▶ _RECORDS PROVIDED_
------------------------
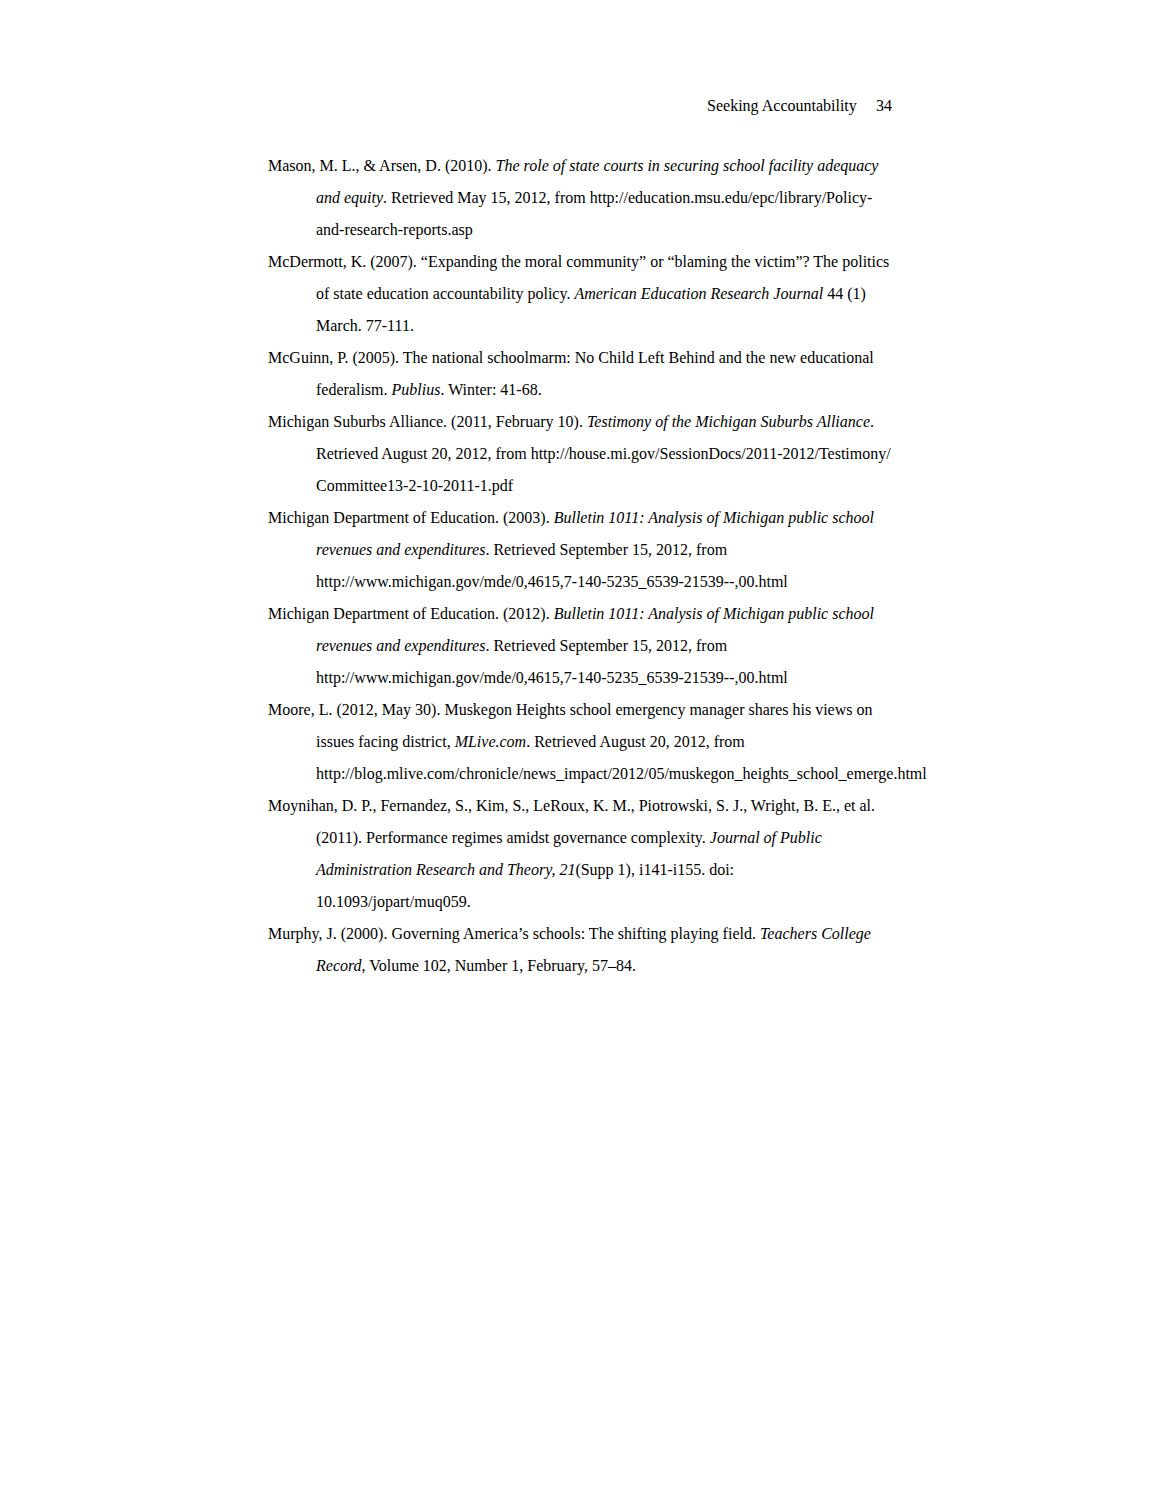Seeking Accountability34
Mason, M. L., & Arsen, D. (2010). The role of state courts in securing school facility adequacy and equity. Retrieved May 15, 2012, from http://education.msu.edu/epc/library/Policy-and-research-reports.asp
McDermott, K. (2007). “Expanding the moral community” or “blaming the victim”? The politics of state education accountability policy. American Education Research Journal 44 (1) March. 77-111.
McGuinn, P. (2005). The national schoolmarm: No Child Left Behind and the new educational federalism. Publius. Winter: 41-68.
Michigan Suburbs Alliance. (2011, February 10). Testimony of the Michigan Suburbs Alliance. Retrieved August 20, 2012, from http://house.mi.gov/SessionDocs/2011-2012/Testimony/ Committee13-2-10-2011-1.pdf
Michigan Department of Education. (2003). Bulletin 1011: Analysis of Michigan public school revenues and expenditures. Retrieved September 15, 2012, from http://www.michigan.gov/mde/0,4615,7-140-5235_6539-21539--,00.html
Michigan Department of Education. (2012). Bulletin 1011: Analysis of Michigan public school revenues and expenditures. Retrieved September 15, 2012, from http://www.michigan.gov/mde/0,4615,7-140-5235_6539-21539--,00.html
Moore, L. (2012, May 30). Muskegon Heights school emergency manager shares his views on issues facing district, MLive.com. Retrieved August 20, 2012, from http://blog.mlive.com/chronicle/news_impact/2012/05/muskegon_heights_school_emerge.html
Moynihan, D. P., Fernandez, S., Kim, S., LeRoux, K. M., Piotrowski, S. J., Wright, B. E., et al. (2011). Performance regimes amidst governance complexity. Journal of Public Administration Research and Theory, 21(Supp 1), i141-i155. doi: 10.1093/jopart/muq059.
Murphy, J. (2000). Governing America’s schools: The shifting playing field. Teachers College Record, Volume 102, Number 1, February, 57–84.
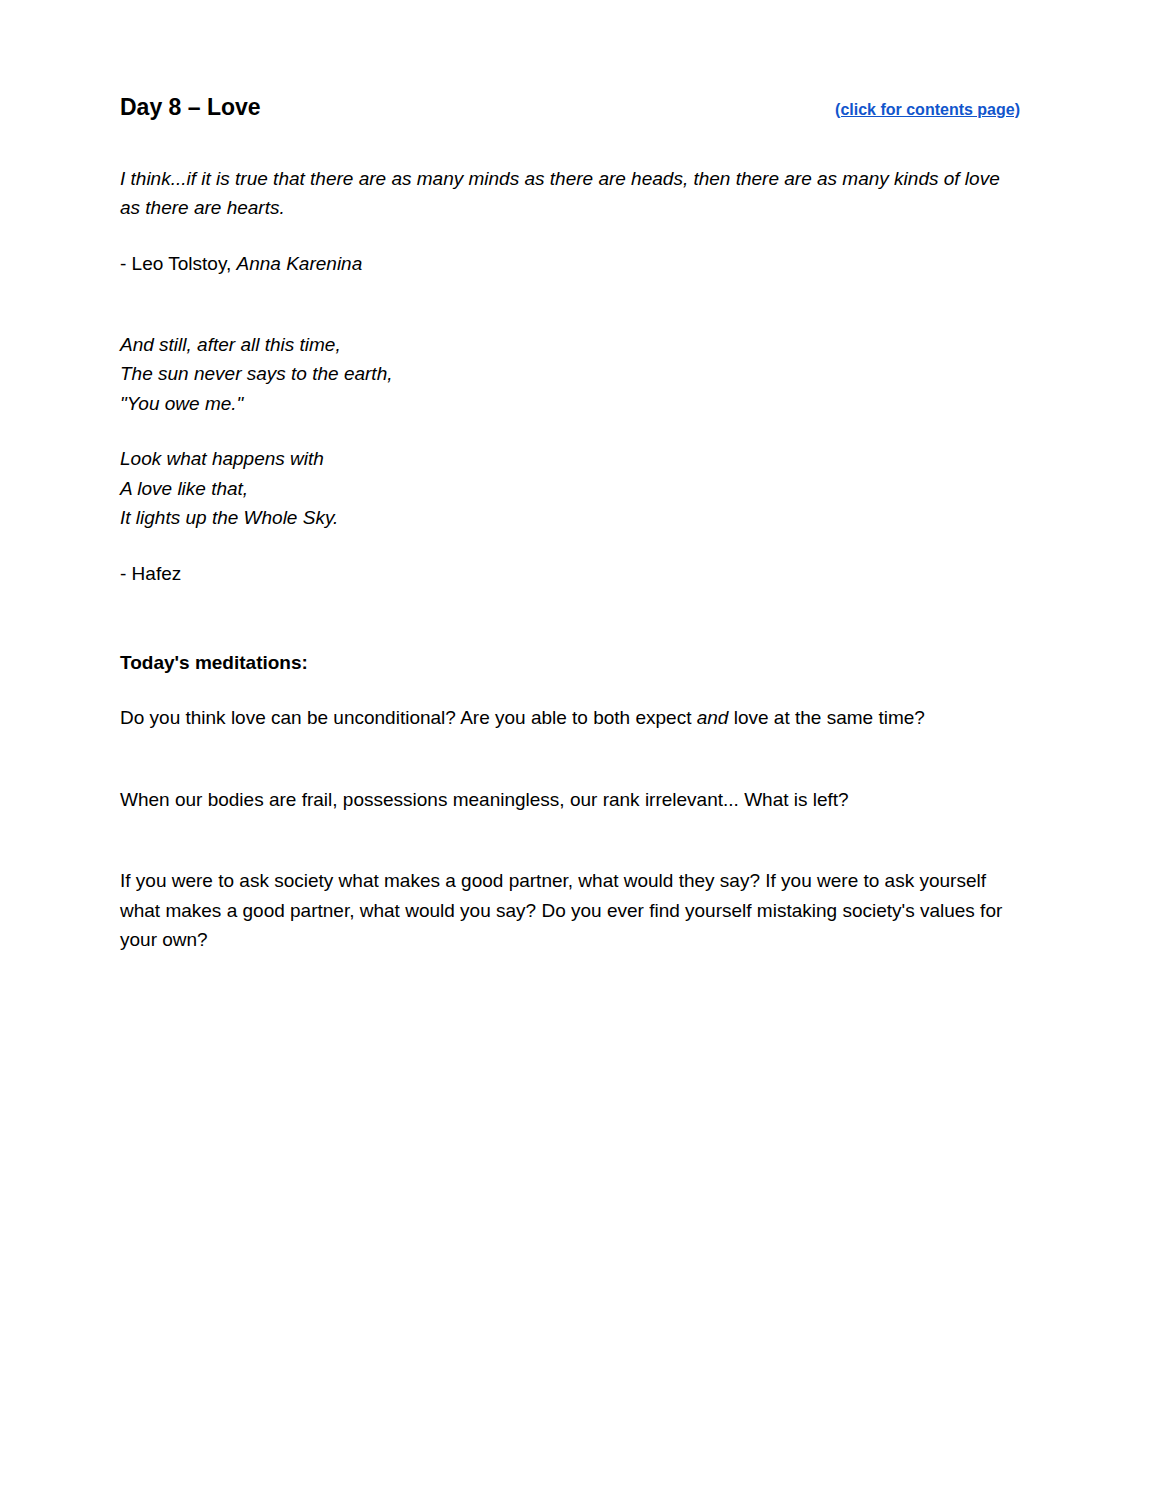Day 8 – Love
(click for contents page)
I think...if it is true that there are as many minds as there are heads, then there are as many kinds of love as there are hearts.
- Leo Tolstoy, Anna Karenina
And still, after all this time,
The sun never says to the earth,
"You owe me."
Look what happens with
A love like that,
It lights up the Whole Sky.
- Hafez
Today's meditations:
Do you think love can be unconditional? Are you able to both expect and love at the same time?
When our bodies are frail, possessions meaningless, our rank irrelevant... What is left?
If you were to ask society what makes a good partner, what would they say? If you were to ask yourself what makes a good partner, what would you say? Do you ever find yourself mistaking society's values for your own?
------------------------
▶ _YOUR TASK_
Give back, word for word, only the lines above from the line holding "Look what happens with" to the line holding "When our bodies", both included.

▶ _TASK ANSWER_
Look what happens with
A love like that,
It lights up the Whole Sky.
- Hafez
Today's meditations:
Do you think love can be unconditional? Are you able to both expect and love at the same time?
When our bodies are frail, possessions meaningless, our rank irrelevant... What is left?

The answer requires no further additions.